On appeal, the Court noted that the sexual harassment alleged was the creation of a hostile work environment, not a
quid pro quo. It concluded that Haegert's conduct was not sufficient to create a hostile work environment.
In the present case, while Haegert's comments and behavior might be characterized by some as inappropriate, vis-à-vis a co-worker, the complained of comments and behavior in this one incident do not constitute actionable sexual harassment in the form of hostile work environment. McMullan acknowledged that she did not tell Haegert that prior chin-chucking was unwelcome, and she never told him to stop engaging in that conduct with her. Instead, McMullan claimed that Haegert should have known that his conduct was unwelcome because of the look on her face, or her stony silence. Haegert had been put on notice by the University that he was not to use terms of endearment with his female students, and was not to hug or touch female students. However, prior to the University's investigation of McMullan's formal complaint, Haegert had not been put on notice that McMullan found his conduct to be offensive and unwelcome. The University, therefore, did not establish by clear and convincing evidence that Haegert had committed sexual harassment in the form of hostile work environment.

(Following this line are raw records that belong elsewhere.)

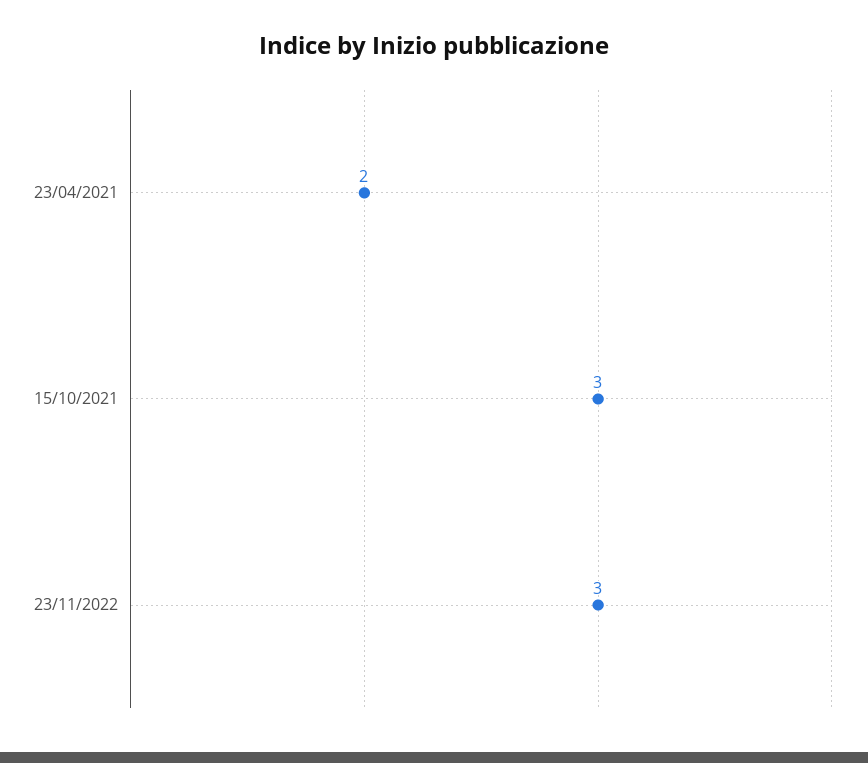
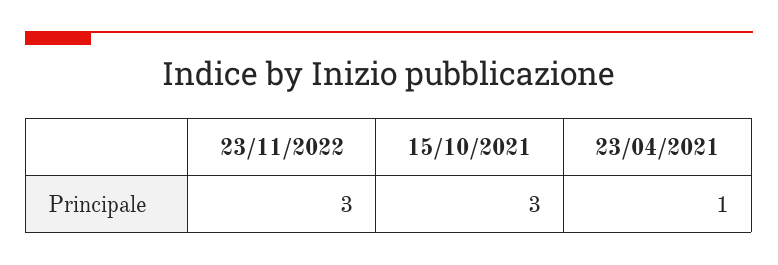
23/04/2021: 2 -> 1

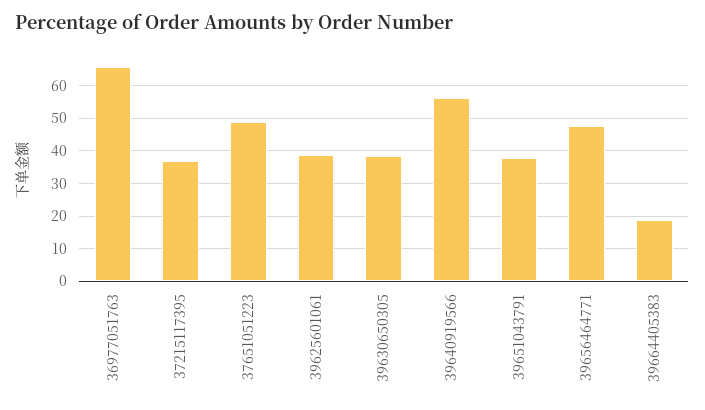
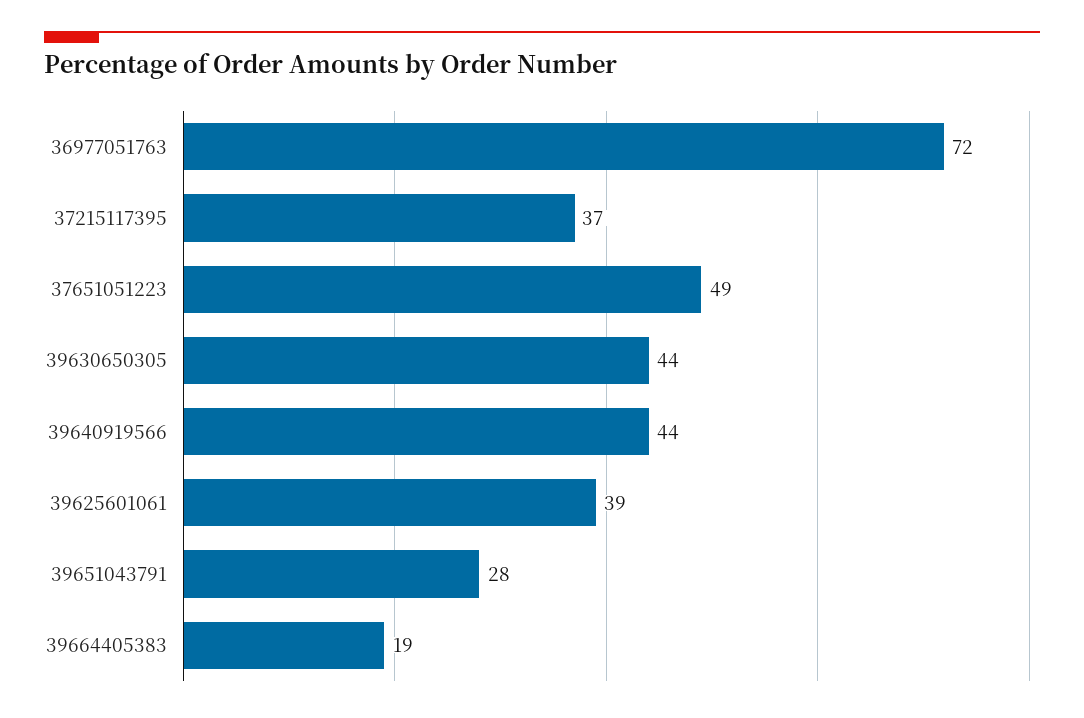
36977051763: 66 -> 72
39630650305: 38 -> 44
39640919566: 56 -> 44
39651043791: 38 -> 28
39656464771: 48 -> none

Judge Vaidik dissented from this conclusion. She noted that while the "zero-tolerance policy" acknowledged that courts recognize two kinds of sexual harassment (
quid pro quo and hostile work environment), the contract also provided specific examples of sexual harassment, which included "unwanted touching, flirting, fondling, hugging, patting, pinching, or leering." Because the contract "governs both the substance and procedures for any sexual harassment claim occurring at the University and the contract "gave examples of sexual harassment which include this very situation," Judge Vaidik felt that the University did not breach its contract with Haegert when terminating his employment.
The majority's decision appears to assume that the law governing legal claims of sexual harassment should inform the interpretation of a employment contract that prohibits sexual harassment. The dissent disagrees with this assumption, but does not provide much analysis supporting this disagreement. Lawyers who are writing sexual harassment policies need to be aware of this decision, as it may affect how an employer enforces those policies.It will be interesting to see whether the assumptions of the members of this panel are fleshed out either on transfer or in future opinions.